- **DESCRIPTION OF THE TASK**: Somewhere below are a line with "M31,271L120,286L101,420L5,406Z" and a later line with "M567,616L573,702L508,707L502,620Z". Output exactly those lines and all lines between them.

****

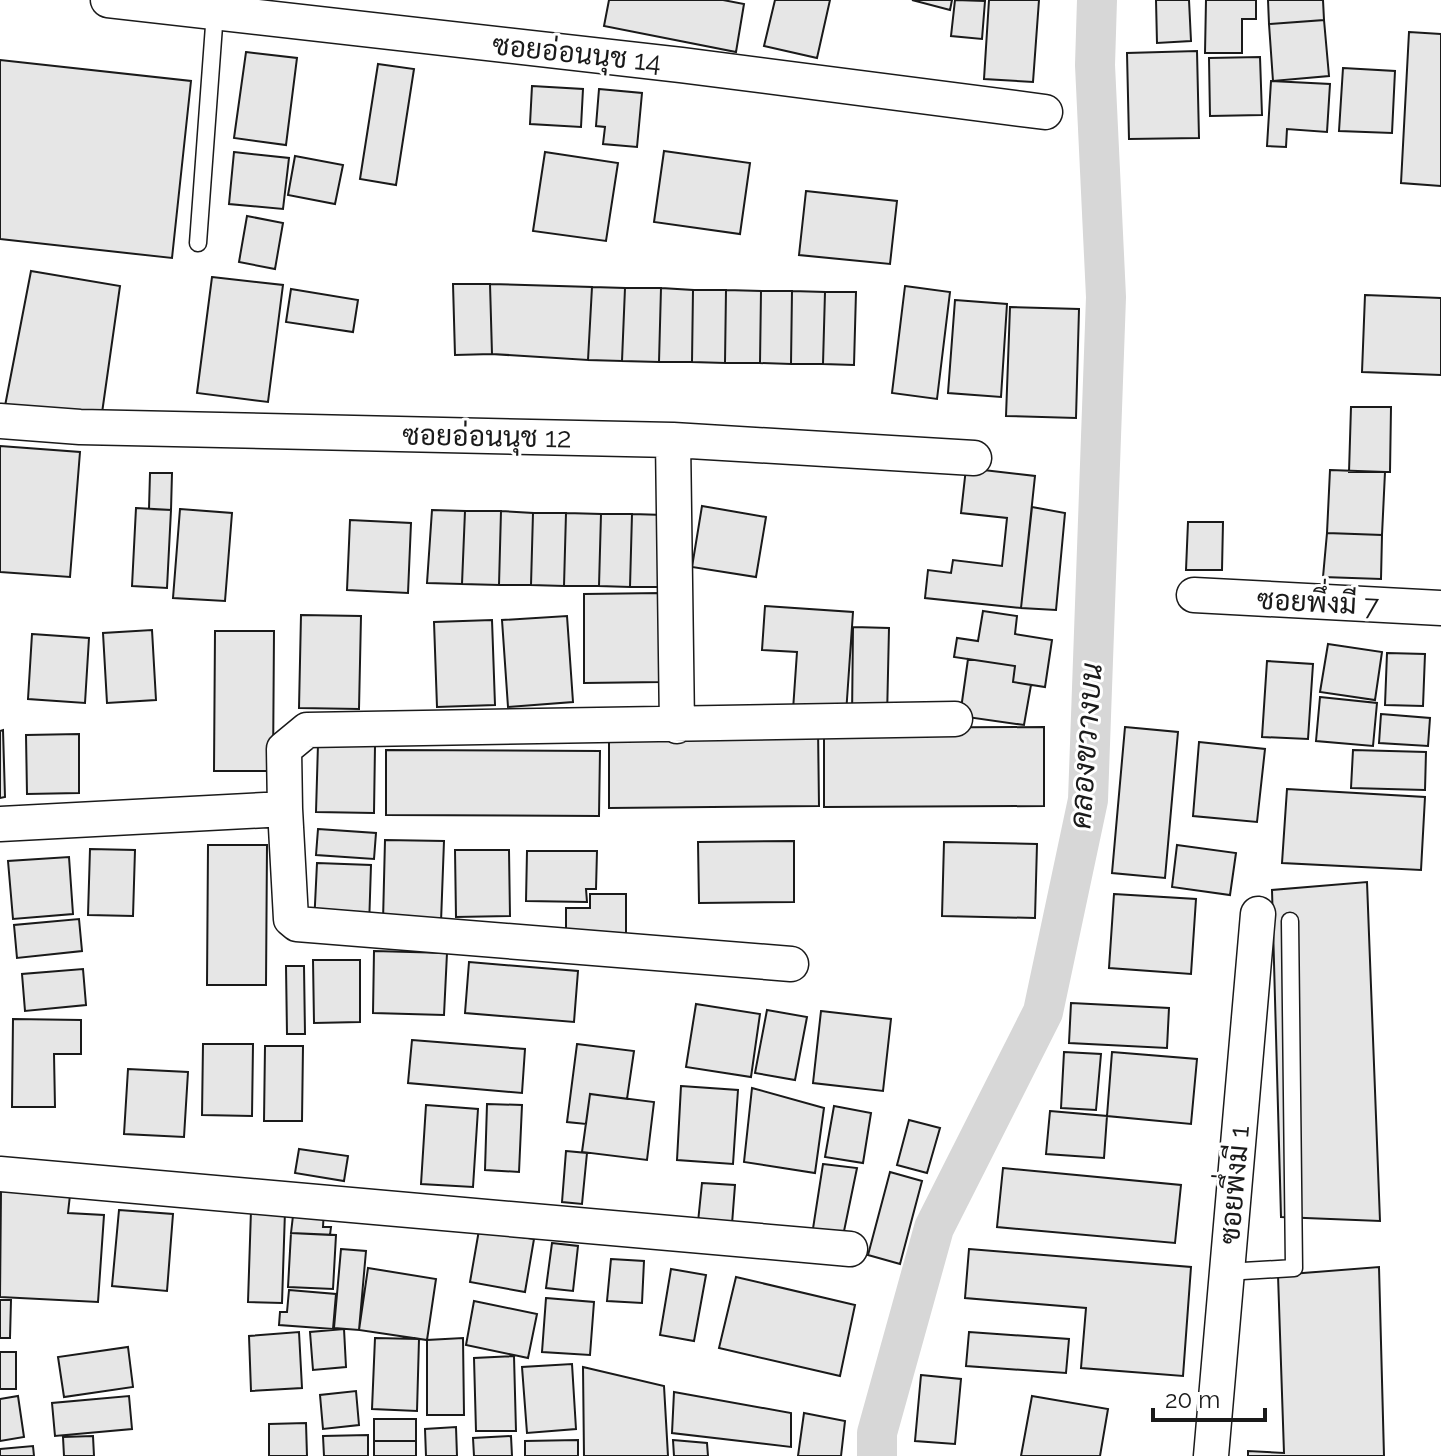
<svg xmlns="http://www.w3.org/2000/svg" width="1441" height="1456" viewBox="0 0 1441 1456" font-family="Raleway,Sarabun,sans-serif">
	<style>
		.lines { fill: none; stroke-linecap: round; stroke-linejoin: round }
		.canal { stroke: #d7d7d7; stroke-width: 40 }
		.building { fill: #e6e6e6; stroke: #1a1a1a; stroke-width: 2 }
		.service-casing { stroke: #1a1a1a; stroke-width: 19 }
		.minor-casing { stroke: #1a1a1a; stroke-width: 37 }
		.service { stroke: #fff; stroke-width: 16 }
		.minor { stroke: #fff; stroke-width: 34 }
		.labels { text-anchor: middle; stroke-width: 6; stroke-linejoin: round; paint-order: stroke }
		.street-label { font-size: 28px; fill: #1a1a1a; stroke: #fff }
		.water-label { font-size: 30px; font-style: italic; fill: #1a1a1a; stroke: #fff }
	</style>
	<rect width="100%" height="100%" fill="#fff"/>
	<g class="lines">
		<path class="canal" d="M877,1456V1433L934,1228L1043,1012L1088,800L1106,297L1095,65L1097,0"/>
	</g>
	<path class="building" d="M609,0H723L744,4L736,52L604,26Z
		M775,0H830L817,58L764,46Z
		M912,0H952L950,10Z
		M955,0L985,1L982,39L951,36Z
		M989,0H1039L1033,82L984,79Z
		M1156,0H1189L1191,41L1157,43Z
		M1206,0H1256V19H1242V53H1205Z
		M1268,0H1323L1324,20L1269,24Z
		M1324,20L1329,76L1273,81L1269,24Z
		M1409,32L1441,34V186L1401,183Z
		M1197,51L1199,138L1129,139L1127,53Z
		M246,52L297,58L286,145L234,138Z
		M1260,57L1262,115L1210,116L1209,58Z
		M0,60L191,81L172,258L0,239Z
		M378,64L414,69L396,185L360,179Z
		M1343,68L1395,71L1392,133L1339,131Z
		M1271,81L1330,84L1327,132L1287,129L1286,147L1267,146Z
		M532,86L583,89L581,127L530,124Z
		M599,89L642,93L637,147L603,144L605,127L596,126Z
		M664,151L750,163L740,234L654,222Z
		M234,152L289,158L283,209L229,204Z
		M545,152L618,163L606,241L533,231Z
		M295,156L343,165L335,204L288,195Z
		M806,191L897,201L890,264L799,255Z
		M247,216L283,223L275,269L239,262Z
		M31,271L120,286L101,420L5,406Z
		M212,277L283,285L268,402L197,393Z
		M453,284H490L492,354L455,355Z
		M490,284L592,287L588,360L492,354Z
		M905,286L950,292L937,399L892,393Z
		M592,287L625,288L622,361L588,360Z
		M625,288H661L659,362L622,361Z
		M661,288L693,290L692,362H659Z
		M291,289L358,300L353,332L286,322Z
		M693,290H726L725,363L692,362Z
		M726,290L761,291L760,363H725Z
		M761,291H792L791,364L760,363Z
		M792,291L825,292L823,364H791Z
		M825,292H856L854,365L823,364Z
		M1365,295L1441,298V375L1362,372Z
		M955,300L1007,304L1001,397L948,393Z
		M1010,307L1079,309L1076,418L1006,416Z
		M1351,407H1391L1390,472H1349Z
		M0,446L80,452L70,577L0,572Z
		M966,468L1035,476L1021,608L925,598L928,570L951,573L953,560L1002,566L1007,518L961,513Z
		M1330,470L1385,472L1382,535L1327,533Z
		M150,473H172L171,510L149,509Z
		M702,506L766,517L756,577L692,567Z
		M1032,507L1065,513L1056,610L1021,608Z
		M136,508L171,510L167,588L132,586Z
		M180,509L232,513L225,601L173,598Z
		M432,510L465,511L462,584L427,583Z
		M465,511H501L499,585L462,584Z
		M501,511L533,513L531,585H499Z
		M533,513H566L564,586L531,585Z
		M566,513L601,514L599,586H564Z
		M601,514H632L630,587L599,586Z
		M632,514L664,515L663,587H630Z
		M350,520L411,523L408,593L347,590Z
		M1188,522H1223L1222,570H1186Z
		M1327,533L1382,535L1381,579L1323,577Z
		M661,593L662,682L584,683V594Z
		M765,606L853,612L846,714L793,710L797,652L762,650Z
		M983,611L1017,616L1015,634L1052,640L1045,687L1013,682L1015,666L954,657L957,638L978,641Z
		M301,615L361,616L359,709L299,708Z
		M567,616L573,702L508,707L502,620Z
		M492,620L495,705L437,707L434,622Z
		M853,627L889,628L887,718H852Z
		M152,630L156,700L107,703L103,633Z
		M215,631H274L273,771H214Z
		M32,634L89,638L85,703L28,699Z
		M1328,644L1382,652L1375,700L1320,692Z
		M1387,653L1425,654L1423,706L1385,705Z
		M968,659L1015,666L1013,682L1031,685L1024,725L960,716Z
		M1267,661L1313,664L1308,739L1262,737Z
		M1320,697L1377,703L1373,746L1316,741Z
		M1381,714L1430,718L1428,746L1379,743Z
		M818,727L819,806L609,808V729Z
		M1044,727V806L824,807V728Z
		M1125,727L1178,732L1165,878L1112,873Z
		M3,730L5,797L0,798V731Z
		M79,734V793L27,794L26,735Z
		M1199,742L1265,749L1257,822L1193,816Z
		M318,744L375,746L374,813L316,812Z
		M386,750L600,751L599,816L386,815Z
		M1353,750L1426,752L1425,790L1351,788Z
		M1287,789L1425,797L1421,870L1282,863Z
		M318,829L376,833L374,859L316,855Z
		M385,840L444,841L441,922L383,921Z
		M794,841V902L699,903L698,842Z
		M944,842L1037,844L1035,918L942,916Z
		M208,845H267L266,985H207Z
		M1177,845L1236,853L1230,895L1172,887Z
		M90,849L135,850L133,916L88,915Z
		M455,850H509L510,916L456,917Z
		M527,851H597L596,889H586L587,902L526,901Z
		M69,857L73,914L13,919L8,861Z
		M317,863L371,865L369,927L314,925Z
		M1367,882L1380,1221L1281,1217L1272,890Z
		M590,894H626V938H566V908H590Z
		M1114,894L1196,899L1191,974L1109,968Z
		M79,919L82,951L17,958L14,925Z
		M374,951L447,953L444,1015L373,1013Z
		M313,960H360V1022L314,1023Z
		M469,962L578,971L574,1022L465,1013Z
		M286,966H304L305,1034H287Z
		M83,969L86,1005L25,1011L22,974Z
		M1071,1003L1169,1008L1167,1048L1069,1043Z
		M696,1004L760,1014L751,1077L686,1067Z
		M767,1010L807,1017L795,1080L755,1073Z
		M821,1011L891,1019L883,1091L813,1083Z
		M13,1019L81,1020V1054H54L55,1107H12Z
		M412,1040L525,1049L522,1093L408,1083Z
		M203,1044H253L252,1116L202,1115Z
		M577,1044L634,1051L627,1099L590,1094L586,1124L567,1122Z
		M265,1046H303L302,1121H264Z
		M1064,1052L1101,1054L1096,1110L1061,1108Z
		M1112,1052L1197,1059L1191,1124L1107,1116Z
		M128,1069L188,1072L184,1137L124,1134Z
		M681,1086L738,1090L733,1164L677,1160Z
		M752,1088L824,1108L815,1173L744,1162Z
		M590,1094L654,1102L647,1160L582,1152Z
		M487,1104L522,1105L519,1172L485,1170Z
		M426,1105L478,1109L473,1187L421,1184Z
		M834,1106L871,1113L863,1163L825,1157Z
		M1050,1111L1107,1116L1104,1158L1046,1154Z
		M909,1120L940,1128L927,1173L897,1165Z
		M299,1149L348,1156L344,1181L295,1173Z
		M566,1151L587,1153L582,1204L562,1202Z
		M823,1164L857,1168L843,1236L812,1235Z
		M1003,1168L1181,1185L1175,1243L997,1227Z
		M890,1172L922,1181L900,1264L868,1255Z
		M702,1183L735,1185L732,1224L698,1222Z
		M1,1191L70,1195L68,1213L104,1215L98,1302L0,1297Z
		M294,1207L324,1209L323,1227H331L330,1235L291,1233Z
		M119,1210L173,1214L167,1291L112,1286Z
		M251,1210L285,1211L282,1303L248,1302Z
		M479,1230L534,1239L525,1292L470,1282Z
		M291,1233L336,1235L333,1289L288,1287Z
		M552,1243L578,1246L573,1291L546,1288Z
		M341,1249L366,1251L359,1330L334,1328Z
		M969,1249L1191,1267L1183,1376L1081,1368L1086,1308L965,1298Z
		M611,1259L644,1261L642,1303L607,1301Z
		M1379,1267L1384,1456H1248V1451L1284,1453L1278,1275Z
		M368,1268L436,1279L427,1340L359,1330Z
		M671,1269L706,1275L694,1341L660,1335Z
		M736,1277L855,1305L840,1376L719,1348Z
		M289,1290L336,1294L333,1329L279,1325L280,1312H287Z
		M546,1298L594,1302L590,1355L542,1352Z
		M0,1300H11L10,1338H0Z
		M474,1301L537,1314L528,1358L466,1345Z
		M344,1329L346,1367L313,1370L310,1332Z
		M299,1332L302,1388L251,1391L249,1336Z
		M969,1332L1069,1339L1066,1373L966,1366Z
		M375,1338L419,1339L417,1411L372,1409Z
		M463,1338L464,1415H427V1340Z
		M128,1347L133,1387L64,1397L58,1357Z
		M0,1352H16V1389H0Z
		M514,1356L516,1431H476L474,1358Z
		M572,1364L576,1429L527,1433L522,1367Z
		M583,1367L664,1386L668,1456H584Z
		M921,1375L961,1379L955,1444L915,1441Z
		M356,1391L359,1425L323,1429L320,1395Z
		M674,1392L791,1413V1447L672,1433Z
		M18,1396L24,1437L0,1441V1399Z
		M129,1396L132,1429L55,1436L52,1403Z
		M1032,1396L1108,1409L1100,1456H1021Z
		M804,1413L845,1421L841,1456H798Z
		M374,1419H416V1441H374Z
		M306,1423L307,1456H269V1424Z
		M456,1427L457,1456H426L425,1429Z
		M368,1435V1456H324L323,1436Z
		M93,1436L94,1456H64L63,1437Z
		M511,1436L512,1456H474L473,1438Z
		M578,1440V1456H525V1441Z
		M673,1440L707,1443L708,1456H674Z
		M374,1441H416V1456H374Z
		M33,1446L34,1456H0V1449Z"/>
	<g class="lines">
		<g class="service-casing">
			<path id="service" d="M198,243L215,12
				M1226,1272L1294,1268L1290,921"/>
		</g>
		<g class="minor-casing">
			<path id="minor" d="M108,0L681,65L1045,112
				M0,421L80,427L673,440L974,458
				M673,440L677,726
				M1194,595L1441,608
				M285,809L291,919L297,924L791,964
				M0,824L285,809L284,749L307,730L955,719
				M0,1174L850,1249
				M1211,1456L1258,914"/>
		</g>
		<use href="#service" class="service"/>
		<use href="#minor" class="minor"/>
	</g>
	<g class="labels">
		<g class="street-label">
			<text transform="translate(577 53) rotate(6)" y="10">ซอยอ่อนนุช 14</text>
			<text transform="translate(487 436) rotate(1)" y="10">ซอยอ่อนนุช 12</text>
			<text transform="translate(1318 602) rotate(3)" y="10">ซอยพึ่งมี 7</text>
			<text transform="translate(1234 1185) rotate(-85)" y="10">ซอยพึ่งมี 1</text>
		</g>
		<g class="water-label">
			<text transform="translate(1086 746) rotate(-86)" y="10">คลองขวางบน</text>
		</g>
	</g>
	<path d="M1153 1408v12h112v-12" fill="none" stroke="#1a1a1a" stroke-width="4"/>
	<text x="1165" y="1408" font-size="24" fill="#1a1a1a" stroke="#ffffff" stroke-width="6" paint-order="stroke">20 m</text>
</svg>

****

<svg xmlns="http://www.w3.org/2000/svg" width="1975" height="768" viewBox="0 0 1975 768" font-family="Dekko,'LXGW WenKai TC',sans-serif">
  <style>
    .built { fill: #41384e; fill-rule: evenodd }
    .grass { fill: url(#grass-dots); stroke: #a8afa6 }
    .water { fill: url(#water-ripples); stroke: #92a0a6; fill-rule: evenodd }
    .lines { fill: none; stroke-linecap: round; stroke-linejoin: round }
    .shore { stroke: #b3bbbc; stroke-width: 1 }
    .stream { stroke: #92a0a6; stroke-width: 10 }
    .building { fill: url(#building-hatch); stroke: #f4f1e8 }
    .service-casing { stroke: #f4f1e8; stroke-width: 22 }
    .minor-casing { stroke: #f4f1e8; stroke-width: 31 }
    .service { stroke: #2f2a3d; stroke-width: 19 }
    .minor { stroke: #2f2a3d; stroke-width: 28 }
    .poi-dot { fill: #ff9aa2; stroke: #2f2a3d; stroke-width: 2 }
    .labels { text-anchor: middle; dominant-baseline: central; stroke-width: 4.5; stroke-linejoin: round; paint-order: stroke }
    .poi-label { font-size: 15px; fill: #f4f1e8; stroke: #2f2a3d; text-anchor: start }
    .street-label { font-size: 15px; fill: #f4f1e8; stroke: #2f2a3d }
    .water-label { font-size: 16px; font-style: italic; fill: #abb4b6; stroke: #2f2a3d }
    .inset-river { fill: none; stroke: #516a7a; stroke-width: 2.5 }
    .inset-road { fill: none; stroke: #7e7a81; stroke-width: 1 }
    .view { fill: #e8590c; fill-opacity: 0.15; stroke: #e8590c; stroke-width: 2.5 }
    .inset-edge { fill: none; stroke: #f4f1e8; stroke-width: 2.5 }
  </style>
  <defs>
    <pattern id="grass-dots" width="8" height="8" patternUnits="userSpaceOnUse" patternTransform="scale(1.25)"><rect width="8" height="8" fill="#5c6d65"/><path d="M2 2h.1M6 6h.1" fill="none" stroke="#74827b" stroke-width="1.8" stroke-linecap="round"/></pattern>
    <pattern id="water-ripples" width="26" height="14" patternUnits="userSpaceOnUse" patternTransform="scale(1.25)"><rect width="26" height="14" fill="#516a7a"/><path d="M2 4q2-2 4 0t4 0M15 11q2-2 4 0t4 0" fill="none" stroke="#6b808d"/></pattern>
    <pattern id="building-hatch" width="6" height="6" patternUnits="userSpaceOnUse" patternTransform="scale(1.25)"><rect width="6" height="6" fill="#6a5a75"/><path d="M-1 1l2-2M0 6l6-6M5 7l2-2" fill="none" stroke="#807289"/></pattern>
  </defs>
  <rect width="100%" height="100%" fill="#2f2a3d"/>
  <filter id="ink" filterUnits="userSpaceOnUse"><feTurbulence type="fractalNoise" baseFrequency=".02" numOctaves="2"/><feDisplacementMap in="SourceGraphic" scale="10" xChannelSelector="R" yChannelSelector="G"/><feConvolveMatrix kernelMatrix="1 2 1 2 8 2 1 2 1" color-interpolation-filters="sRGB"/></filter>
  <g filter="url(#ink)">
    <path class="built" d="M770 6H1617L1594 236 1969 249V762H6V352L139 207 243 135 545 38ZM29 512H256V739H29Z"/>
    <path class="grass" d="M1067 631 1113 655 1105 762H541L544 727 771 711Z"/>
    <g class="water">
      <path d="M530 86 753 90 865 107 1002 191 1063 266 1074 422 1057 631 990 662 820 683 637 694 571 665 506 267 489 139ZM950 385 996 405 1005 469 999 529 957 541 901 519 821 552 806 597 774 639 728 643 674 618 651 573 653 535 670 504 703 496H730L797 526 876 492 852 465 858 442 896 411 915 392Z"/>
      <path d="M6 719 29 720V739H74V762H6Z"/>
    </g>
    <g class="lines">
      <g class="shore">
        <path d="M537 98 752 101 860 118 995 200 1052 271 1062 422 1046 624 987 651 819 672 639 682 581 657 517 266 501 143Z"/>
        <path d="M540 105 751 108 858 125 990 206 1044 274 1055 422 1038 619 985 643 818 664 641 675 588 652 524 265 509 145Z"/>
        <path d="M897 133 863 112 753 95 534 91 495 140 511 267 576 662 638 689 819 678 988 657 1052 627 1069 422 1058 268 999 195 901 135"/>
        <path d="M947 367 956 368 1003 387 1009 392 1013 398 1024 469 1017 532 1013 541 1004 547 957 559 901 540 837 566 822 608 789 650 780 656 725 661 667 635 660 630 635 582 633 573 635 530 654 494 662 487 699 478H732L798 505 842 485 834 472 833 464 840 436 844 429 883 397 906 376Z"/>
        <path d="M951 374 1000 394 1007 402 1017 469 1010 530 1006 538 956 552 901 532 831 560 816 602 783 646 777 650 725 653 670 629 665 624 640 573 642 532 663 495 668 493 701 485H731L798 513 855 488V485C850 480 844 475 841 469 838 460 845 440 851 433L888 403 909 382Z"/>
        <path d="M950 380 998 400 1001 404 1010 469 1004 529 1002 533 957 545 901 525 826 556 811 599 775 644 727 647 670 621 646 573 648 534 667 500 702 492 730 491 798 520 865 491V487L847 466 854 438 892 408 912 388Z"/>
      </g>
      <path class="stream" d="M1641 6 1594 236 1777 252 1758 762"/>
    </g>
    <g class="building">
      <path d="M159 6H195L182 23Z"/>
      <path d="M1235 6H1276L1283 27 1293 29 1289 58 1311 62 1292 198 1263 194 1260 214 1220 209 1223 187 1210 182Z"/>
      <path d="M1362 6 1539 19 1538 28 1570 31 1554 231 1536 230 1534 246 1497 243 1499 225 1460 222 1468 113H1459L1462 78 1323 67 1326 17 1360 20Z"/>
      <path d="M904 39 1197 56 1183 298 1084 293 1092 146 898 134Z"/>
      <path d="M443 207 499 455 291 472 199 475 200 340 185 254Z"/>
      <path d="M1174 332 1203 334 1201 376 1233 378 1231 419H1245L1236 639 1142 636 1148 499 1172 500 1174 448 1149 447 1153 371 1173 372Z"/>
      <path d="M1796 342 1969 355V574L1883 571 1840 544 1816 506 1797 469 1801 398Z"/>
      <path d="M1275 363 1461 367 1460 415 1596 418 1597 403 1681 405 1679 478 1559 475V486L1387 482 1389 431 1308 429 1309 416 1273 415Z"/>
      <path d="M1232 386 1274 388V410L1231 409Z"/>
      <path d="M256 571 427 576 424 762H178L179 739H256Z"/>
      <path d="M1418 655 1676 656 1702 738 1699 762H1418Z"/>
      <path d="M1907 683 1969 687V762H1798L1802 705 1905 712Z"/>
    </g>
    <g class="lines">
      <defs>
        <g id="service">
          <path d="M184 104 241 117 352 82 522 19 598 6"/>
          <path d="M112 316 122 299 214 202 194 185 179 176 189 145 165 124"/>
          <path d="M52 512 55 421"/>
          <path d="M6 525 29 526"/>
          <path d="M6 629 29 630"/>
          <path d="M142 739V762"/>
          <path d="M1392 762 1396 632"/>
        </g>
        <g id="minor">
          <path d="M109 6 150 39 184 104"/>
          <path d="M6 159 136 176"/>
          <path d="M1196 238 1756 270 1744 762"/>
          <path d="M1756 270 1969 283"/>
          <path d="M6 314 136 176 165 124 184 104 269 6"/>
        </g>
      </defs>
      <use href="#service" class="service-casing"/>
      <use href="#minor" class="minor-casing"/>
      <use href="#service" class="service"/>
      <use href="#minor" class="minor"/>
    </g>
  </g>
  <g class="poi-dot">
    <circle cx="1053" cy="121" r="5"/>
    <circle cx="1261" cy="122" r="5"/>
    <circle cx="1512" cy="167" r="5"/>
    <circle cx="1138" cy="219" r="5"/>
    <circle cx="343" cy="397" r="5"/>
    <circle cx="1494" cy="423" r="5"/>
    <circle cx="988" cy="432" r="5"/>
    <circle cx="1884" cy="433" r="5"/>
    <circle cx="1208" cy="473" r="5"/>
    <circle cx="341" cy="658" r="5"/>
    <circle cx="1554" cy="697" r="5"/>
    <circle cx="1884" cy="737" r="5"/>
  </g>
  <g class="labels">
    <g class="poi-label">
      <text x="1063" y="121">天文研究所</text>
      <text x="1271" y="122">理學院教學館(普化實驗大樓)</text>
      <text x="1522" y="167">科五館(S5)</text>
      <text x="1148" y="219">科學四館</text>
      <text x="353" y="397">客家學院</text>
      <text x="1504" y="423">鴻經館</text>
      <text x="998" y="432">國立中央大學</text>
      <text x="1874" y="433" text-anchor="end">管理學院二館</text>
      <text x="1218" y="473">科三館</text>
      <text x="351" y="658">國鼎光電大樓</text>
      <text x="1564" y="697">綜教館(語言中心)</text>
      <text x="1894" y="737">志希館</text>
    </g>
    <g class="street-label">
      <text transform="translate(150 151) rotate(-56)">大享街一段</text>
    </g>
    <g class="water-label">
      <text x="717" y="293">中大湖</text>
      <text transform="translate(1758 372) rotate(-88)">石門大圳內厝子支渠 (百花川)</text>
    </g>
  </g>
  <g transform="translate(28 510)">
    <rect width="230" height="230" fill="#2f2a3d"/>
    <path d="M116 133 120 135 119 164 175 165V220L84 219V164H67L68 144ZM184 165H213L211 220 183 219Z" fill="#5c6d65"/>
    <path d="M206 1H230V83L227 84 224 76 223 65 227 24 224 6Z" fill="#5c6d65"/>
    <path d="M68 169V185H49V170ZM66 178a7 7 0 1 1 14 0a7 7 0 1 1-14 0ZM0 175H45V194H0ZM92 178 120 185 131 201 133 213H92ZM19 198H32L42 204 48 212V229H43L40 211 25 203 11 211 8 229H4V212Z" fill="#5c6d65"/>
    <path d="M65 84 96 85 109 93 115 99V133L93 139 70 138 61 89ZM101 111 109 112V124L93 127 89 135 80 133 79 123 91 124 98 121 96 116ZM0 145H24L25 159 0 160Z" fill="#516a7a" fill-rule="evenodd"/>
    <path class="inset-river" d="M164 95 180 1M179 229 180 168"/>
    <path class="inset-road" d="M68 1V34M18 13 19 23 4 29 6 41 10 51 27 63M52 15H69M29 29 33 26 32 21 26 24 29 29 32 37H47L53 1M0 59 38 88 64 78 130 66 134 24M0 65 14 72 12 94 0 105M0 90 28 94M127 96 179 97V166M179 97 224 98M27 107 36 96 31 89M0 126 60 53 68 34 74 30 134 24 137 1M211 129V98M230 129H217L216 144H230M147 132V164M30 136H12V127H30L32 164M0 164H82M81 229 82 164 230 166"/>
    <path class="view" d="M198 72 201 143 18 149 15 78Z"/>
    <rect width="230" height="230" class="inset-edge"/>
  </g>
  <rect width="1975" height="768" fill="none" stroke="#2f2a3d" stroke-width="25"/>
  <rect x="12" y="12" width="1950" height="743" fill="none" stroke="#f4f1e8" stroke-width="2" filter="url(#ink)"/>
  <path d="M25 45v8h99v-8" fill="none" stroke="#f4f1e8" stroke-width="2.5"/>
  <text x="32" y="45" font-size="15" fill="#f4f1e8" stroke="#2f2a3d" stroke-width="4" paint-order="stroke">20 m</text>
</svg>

****

- **EXERCISE SOLUTION**:
		M31,271L120,286L101,420L5,406Z
		M212,277L283,285L268,402L197,393Z
		M453,284H490L492,354L455,355Z
		M490,284L592,287L588,360L492,354Z
		M905,286L950,292L937,399L892,393Z
		M592,287L625,288L622,361L588,360Z
		M625,288H661L659,362L622,361Z
		M661,288L693,290L692,362H659Z
		M291,289L358,300L353,332L286,322Z
		M693,290H726L725,363L692,362Z
		M726,290L761,291L760,363H725Z
		M761,291H792L791,364L760,363Z
		M792,291L825,292L823,364H791Z
		M825,292H856L854,365L823,364Z
		M1365,295L1441,298V375L1362,372Z
		M955,300L1007,304L1001,397L948,393Z
		M1010,307L1079,309L1076,418L1006,416Z
		M1351,407H1391L1390,472H1349Z
		M0,446L80,452L70,577L0,572Z
		M966,468L1035,476L1021,608L925,598L928,570L951,573L953,560L1002,566L1007,518L961,513Z
		M1330,470L1385,472L1382,535L1327,533Z
		M150,473H172L171,510L149,509Z
		M702,506L766,517L756,577L692,567Z
		M1032,507L1065,513L1056,610L1021,608Z
		M136,508L171,510L167,588L132,586Z
		M180,509L232,513L225,601L173,598Z
		M432,510L465,511L462,584L427,583Z
		M465,511H501L499,585L462,584Z
		M501,511L533,513L531,585H499Z
		M533,513H566L564,586L531,585Z
		M566,513L601,514L599,586H564Z
		M601,514H632L630,587L599,586Z
		M632,514L664,515L663,587H630Z
		M350,520L411,523L408,593L347,590Z
		M1188,522H1223L1222,570H1186Z
		M1327,533L1382,535L1381,579L1323,577Z
		M661,593L662,682L584,683V594Z
		M765,606L853,612L846,714L793,710L797,652L762,650Z
		M983,611L1017,616L1015,634L1052,640L1045,687L1013,682L1015,666L954,657L957,638L978,641Z
		M301,615L361,616L359,709L299,708Z
		M567,616L573,702L508,707L502,620Z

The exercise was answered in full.